New Delhi: India’s top agricultural experts on Tuesday came out in favour of launching a mission to replace at least 25 per cent of the country’s current mineral fertiliser use with organic manures over the next three years, to cut dependence on imports and improve soil health.
Addressing a meeting organised by The National Academy of Agricultural Sciences (NAAS), Secretary, Department of Agriculture Research and Education, M.L. Jat said that while fertilisers were instrumental in boosting production during the Green Revolution, the current challenge lies in declining fertiliser use efficiency and their indiscriminate application.
He emphasised the need to launch a Mission Mode Programme to promote Integrated Nutrient Supply and Management (INSAM) and reduce the use of chemical fertilisers, which are harming the health of the country’s soil.
Jat pointed out that with India consuming nearly 33 million tonnes of fertilisers annually, a significant share of which is imported, reducing import dependency has become imperative.
Addressing this issue requires a comprehensive approach that spans short-, medium-, and long-term strategies.
Strengthening initiatives such as Soil Health, promoting balanced, need-based fertiliser application, and enhancing awareness among farmers are important steps in this direction, he added.
He said modern technologies such as precision nutrient management, artificial intelligence, and sensor-based systems must be leveraged to optimise fertiliser use. Crop diversification towards pulses and oilseeds, recycling organic waste through the waste-to-wealth initiative, and increasing the use of biological sources will further help reduce dependence on chemical fertilisers.

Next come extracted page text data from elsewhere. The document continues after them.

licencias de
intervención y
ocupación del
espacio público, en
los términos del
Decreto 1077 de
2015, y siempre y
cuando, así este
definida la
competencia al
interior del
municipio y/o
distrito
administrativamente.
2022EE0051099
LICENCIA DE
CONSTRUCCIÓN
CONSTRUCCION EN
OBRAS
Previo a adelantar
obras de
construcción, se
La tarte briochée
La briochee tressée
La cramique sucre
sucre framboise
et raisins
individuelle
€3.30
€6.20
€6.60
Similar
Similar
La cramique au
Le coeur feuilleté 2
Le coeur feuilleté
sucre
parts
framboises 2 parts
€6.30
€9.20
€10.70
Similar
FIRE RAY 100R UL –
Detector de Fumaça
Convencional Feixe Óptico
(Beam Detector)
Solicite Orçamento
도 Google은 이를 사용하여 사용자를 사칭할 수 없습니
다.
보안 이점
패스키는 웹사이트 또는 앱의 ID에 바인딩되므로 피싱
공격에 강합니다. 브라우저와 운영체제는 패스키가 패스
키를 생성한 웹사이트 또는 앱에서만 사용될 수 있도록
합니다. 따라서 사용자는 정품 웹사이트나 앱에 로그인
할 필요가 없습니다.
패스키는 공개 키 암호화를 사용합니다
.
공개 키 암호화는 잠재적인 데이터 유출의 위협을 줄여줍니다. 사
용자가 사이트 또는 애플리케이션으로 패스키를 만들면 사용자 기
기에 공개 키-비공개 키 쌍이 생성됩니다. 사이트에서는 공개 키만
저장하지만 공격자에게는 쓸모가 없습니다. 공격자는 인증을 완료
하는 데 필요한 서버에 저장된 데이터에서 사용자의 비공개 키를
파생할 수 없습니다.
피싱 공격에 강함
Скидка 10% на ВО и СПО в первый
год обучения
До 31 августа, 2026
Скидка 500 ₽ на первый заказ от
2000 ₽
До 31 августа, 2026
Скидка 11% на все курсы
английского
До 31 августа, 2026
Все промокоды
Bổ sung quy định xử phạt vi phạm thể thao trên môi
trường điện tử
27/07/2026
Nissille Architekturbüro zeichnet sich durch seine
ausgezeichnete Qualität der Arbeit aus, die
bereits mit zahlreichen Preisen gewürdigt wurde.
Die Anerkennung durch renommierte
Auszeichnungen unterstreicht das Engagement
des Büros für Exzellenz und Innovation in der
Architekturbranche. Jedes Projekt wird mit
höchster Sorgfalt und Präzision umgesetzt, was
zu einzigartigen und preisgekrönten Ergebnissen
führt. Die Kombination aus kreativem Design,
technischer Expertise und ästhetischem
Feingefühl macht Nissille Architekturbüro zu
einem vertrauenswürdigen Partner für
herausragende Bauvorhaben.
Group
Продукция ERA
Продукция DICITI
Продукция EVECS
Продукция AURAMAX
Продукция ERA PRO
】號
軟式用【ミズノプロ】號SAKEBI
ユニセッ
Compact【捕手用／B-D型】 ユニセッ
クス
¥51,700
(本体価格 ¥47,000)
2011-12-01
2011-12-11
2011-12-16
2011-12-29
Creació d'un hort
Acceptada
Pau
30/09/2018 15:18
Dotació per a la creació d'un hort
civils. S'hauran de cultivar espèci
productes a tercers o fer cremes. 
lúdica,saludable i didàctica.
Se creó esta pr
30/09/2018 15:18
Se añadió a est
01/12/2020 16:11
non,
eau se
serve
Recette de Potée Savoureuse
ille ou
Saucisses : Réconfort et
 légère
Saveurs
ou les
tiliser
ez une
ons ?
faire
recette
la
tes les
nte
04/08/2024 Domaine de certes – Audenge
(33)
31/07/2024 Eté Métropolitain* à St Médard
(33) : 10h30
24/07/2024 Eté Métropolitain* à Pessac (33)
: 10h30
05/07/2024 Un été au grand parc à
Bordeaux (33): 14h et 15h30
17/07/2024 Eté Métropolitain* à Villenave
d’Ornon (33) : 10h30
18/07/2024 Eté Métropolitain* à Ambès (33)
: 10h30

Participants in the brainstorming session favoured adopting a multi-pronged strategy with short-, medium-, and long-term research and development goals, along with enabling policies to achieve them.
The roadmap should emphasise strengthening fertiliser research for the development of smart alternative fertilisers, utilisation of unexploited indigenous minerals (glauconite, phosphate rocks, mica, polyhalite) and industrial by-products, increased use of biologicals, exploiting the potential of soil microbiome, improved composting techniques, crop breeding for enhanced nutrient use efficiency, good agricultural practices involving precision nutrient management integrating fertilisers and organics, soil health restoration, crop diversification, and residue recycling.
An aggressive, year-round technology transfer using digital tools such as the artificial intelligence platform Bharat VISTAAR would help facilitate large-scale adoption of proven technologies. Weak extension lays greater emphasis on increasing fertiliser use and not on its efficient use.
The representatives reached a consensus that a paradigm shift is needed in current fertiliser policies, especially bringing urea into the ambit of nutrient-based subsidy, repurposing fertiliser subsidy as an incentive for adoption of good agricultural practices, linking subsidies with soil health cards, and exploring the possibility of disbursing subsidy to farmers as direct cash transfer.
The availability of cheap urea is a principal disincentive to make its efficient use or to stop its overuse. Proportionally underuse of more expensive fertilisers, phosphorus, and potassium than recommended leads to deficiencies in soil and crops.